I've seen and understood that in hardware. I'm less convinced it's reasonable in this context. If there wasn't an _independent_ implementation it might barely make sense, but given that sqlite exists separately and can be installed separately, this is more of a "package management" or "system library access" problem than it is one of actual standardization by an independent body.
Which if you standardized this generic interface you could have multiple independent database engines available not just ones that are SQL based, although, SQL in particular was readily available through SQLite, and would clearly be exceptionally popular.
Huge miss when organizations stick the the routine rather then take an opportunity to explore and examine new ways forward. Meanwhile everyone is being held hostage by V2 to V3 manifest changes by _one_ vendor.
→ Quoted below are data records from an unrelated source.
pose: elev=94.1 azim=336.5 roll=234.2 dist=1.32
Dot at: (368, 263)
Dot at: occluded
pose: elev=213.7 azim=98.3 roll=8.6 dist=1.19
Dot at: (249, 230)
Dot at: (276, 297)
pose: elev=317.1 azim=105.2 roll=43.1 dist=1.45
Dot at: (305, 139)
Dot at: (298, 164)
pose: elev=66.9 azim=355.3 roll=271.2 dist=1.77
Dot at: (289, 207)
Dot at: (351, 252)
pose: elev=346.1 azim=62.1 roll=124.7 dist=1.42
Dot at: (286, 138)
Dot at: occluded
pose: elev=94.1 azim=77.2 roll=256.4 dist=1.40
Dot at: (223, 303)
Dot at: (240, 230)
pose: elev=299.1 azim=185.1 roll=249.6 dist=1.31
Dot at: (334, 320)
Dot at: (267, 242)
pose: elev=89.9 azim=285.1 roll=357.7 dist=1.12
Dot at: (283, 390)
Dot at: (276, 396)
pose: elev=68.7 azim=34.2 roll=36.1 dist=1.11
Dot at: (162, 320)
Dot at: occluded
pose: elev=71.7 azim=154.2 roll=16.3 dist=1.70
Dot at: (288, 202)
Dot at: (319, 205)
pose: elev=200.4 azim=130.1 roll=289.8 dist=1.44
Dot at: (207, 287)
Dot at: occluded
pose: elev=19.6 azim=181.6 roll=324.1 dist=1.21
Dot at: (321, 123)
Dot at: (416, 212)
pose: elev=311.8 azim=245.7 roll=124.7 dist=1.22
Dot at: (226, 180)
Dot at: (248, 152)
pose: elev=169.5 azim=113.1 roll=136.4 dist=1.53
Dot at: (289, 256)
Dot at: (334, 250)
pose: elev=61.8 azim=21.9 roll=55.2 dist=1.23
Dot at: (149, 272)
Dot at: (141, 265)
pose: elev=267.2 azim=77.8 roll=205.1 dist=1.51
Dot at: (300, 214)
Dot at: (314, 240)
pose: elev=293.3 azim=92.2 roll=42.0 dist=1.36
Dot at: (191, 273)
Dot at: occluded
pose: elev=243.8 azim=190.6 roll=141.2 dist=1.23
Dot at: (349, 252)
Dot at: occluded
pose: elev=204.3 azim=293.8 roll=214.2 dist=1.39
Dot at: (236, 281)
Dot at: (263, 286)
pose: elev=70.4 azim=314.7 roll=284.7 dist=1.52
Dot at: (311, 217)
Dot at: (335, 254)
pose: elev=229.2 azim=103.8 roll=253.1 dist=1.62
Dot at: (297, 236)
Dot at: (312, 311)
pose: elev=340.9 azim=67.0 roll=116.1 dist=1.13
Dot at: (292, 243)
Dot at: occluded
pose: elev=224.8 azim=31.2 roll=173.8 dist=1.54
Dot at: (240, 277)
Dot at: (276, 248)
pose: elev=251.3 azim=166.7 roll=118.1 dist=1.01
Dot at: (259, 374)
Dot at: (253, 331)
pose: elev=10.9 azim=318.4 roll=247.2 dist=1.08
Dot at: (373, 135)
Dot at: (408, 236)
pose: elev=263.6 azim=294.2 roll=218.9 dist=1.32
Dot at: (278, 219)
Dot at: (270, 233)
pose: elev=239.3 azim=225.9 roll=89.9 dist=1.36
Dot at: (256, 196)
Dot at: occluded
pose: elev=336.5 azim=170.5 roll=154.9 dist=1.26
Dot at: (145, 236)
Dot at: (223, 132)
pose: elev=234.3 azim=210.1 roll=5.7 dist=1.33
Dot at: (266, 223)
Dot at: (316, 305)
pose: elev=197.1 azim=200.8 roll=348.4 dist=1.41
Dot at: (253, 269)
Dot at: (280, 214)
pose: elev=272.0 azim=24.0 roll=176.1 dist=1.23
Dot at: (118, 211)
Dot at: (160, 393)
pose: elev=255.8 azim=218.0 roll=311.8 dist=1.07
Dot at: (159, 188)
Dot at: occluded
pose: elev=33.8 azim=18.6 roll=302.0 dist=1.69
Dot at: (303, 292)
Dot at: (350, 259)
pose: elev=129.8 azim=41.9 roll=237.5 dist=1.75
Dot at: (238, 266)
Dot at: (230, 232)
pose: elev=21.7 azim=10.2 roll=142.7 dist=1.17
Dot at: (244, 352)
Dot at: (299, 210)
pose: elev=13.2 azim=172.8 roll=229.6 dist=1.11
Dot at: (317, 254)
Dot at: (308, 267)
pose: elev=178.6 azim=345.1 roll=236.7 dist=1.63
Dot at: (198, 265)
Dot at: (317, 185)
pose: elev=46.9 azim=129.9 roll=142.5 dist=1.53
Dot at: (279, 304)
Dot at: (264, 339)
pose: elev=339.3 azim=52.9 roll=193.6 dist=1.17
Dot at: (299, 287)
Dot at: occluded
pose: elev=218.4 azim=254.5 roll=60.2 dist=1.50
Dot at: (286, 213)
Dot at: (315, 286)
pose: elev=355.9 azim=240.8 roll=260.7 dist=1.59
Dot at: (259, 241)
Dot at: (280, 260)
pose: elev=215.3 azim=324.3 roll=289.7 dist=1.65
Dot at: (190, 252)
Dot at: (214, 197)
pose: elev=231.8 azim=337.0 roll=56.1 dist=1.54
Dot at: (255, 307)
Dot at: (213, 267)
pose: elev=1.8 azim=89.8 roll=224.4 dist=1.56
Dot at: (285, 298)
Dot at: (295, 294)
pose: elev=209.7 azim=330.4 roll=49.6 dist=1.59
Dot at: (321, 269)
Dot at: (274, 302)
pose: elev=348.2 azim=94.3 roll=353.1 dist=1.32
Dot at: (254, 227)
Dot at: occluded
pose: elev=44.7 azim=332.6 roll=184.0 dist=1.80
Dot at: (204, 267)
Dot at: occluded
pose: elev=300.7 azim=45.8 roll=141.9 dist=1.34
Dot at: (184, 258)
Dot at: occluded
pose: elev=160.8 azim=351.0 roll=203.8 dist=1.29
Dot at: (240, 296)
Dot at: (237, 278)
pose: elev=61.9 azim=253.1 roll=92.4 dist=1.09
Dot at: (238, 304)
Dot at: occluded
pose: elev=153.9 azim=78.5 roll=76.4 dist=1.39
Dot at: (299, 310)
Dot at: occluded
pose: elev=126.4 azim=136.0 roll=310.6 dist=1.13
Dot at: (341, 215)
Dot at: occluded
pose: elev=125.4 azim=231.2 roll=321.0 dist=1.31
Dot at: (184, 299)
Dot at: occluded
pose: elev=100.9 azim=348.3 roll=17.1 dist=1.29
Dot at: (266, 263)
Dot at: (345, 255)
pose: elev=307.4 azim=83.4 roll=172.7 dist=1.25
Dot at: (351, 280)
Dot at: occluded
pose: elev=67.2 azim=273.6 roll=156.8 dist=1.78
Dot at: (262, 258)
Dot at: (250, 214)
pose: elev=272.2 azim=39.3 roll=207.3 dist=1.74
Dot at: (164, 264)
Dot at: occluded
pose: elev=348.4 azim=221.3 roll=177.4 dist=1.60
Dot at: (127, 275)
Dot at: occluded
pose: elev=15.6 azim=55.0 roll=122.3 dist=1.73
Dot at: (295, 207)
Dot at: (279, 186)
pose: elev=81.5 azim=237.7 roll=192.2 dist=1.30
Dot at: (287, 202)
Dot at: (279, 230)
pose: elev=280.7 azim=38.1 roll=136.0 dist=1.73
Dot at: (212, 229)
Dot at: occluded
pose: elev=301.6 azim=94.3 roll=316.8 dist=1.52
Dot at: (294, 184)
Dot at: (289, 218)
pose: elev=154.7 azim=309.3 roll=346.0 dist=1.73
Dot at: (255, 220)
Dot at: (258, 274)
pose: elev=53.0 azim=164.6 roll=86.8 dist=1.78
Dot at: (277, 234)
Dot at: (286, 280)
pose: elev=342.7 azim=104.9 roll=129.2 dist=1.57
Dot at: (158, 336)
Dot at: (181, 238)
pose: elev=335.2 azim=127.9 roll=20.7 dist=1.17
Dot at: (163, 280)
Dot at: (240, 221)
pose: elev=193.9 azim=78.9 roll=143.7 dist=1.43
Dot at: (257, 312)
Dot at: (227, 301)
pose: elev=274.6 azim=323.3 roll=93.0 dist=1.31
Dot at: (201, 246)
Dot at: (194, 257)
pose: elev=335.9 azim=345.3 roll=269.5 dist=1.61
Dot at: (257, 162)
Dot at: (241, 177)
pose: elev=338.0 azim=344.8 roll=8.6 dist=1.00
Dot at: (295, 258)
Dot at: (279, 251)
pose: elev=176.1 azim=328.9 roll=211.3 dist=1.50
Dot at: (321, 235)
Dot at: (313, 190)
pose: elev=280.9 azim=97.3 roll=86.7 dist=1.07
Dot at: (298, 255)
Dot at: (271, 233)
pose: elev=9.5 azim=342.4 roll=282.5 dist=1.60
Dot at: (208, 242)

The CORS restrictions / needing SharedArrayBuffer support kinda stinks.
There is no way to use Sqlite3 off-thread without memory sharing? Couldn't postMessage work to pass data to the sqlite thread by using the third Transfer argument?
Would postMessage transfer allow memory to be stored in a sqlite wasm database running a worker off-thread?
> The CORS restrictions / needing SharedArrayBuffer support kinda stinks.
We have no CORS restrictions but one specific (and optional) VFS requires COOP/COEP for SharedArrayBuffer. If SharedArrayBuffer isn't available, that VFS won't load, but the rest of the library will plod along just fine:
Persistence is the whole point to me for a Database. OPFS finally adding a filesystem to the browser made seem like the web file database situation could finally standardize but
COOP/COEP ruins it.
SRE here, it's currently happening in a few parts but overall, it's not as attractive on server side. Server Side code running is mostly a solved problem and for very few organizations, the benefits of WASM don't outweigh any difficulties in getting it running.
> Server Side code running is mostly a solved problem
I know what you mean here, but I think we're very limited in what we tend to run. Polyglot programming still isn't really a thing, and with things like WASI standardized (someday soon I hope), I could imagine it becoming a lot nicer.
Then on subsequent visits use that server-side data to rehydrate the client-side database.